Mais la plus farouche opposante (du moins la plus médiatisée) à la pilule rose est sans conteste la psychologue Leonore Tiefer de l’Université de New York. «Une honte», assène-t-elle partout dans la presse. Outrée que des féministes se servent de l’argument de l’égalité entre hommes et femmes pour réclamer un médicament, quand selon elle, l’absence de désir serait plutôt à chercher dans la tête. Et aussi – et surtout – dans la nature des relations de la femme avec son partenaire. Au total, une accusation en règle de tous ceux (en particulier le laboratoire Sprout) qui cherchent à «médicaliser le sexe». Le docteur Jacques Waynberg, sexologue, estime pour sa part que ce médicament «ne respecte pas l’univers opaque de l’érotisme féminin. La solution à la baisse de désir ne peut pas être exclusivement chimique», martèle-t-il, en prônant plutôt, lui aussi, «l’analyse des éléments contre-productifs au désir dans le couple».
Et les hommes là-dedans ?
La gent masculine doit-elle redouter (ou espérer) les futurs assauts de femmes dopées à Addyi ? De la même façon que lors du lancement du Viagra, certains ont redouté que l’homme perde tout contrôle, et se mue en King Kong en rut, la crainte est que la femme (cette mère en puissance), à son tour, ne s’excite un peu trop. Pfff. Un tableau vite balayé par le gynécologue Sylvain Mimoun, qui constate que «fantasmes, idées reçues, religion» entourent systématiquement ce qui touche à la sexualité, et affirme haut et fort que «les hommes sont très demandeurs de femmes demandeuses». Pour lui, l’affaire est au fond assez simple : «Cette pilule doit être vue comme une simple béquille qui permet de réapprendre à marcher. Tout comme le Viagra pour les hommes. C’est un levier pour débloquer une situation. Sentir que son corps n’est pas mort, lui réapprendre. Et tout le monde a à y gagner, les femmes comme les hommes. De la même manière que le Viagra a permis aux hommes qui étaient jusque-là obnubilés par leur problème d’érection de mieux s’occuper de leur partenaire.»
Jacques Waynberg, farouchement opposé à cette pilule, a, lui, une vision nettement plus pessimiste.
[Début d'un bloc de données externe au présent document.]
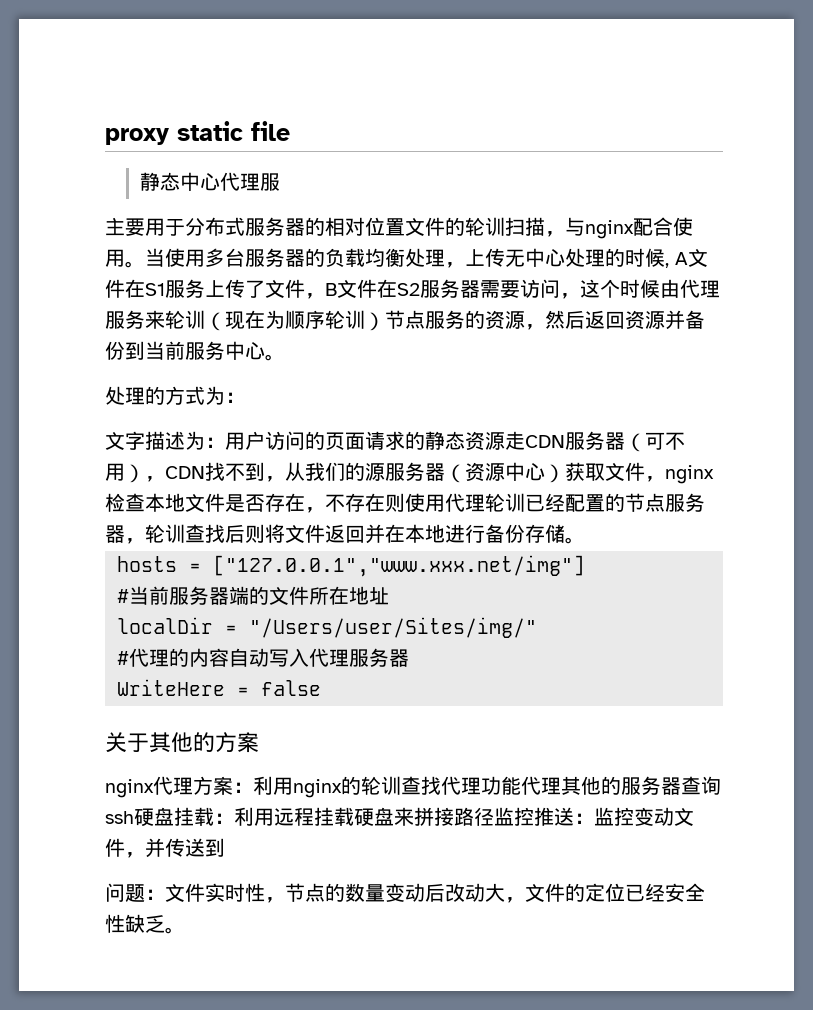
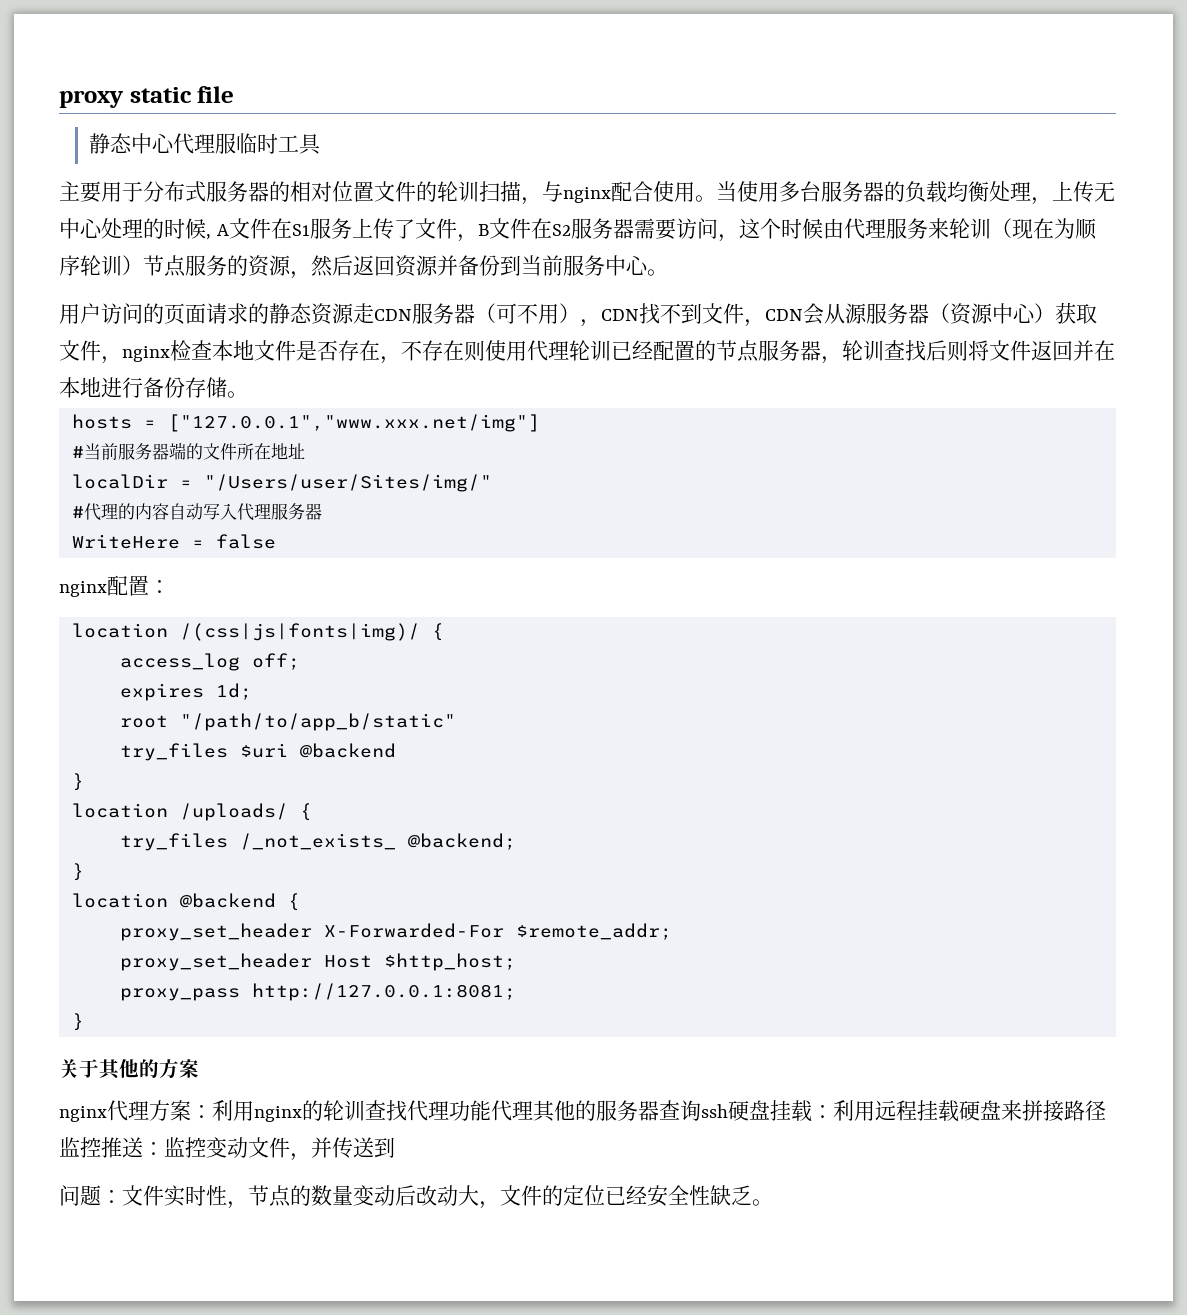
(280, 182) none -> [236,133,322,155] 临时工具
[105,386,245,405] [105,431,225,450] 处理的方式为： // 文字描述为： -> (668, 272) none
[265,462,365,482] ，从我们的 -> [702,303,845,327] 文件，CDN会从
(321, 688) none -> [59,575,170,597] [71,623,444,641] [119,653,300,671] [119,683,252,701] [119,713,456,731] [119,743,396,761] [71,773,84,791] [71,803,312,821] [119,833,516,851] [71,863,84,881] [71,893,300,911] [119,923,672,941] [119,953,516,971] [119,983,516,1001] [71,1013,84,1031] // nginx配置： // location /(css|js|fonts|img)/ { // access_log off; // expires 1d; // root "/path/to/app_b/static" // try_files $uri @backend // } // location /uploads/ { // try_files /_not_exists_ @backend; // } // location @backend { // proxy_set_header X-Forwarded-For $remote_addr; // proxy_set_header Host $http_host; // proxy_pass http://127.0.0.1:8081; // }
A l’en croire, il se pourrait que «des hommes applaudissent. Mais on risque de robotiser les femmes pour qu’elles aient envie de sexe. Et celles qui consulteront pour des troubles sexuels hypoactifs viendront-elles de leur plein gré ou poussées par leur mari ou une certaine représentation de la performance ?»Qui sait ? Et qui sait aussi ce que donneront bientôt les ébats de Monsieur Viagra et Madame Addyi ?
(1) De Sonia Feertchak, éd. Albin Michel, mai 2015.
(2) Auteur, avec Rica Etienne, de Côté cœur, côté sexe, éd.Albin Michel, 2014.